THE DEATH OF ACHILLES

by Boris Akunin & translated by Andrew Bromfield

Pub Date: April 25th, 2006
ISBN: 0-8129-6880-8
Publisher: Random House

Collegiate Assessor Erast Petrovich Fandorin meets his match when he investigates the death of a beloved Russian general.

Adjutant-General Michel Sobolev was so popular—the closest thing to a national hero Russia could boast in 1882—that he was nicknamed “the White General.” By a series of coincidences, his old acquaintance Fandorin (The Turkish Gambit, 2005, etc.) is on hand to assist the legions of official authorities when the 38-year-old general is suddenly found dead.
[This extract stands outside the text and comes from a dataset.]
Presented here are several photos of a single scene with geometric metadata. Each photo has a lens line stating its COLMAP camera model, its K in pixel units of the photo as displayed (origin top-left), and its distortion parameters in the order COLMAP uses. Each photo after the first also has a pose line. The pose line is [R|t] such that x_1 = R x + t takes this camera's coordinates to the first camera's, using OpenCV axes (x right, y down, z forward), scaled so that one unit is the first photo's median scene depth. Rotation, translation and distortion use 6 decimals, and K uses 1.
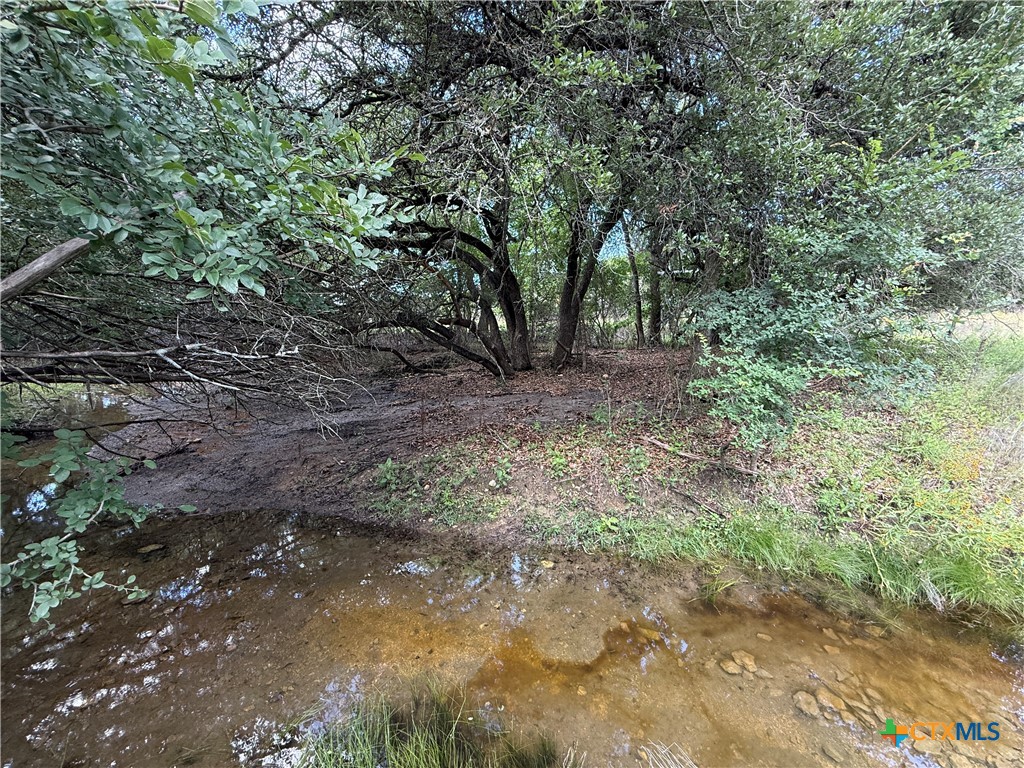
lens RADIAL K [[409.1, 0, 514.1], [0, 409.1, 385.5], [0, 0, 1]] dist [0.002946, -0.000173]
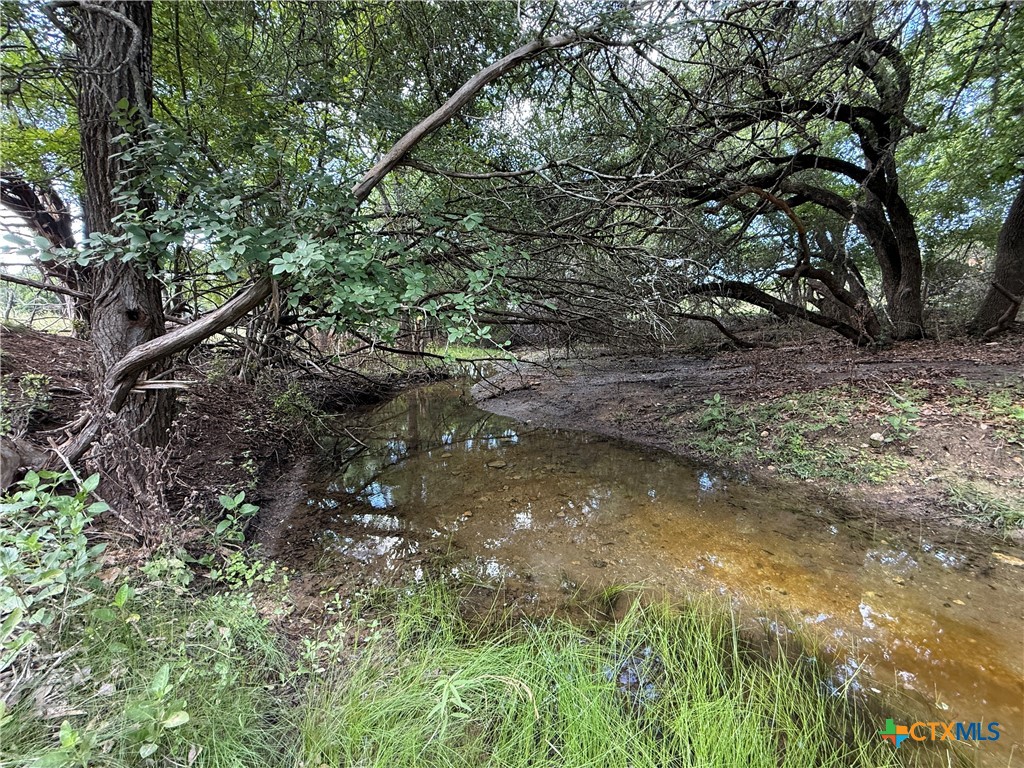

Despite obvious indications of skullduggery, Sobolev apparently died of natural causes while he was in the throes of passion. So why has his death unleashed such violence? Avenging an attack on Masahiro Sibata, his Japanese manservant, by killing several lowlifes, Fandorin finds himself on the trail of a mysterious briefcase that’s disappeared from Sobolev’s hotel. He also becomes seriously at odds with the Tsar’s police and in the middle of some deep-laid political intrigue. His investigations in the first half of the novel are complemented by a long narrative that shows how a criminal mastermind came of age and accepted a commission to kill Sobolev. As the two adversaries draw closer to each other, Akunin also pauses long enough for nods to Gogol, Conan Doyle and The Pink Panther.

This time, however, the author’s trademark playfulness is subordinated to a relatively sober account that makes this the most straightforward, even conventional, of Fandorin’s adventures.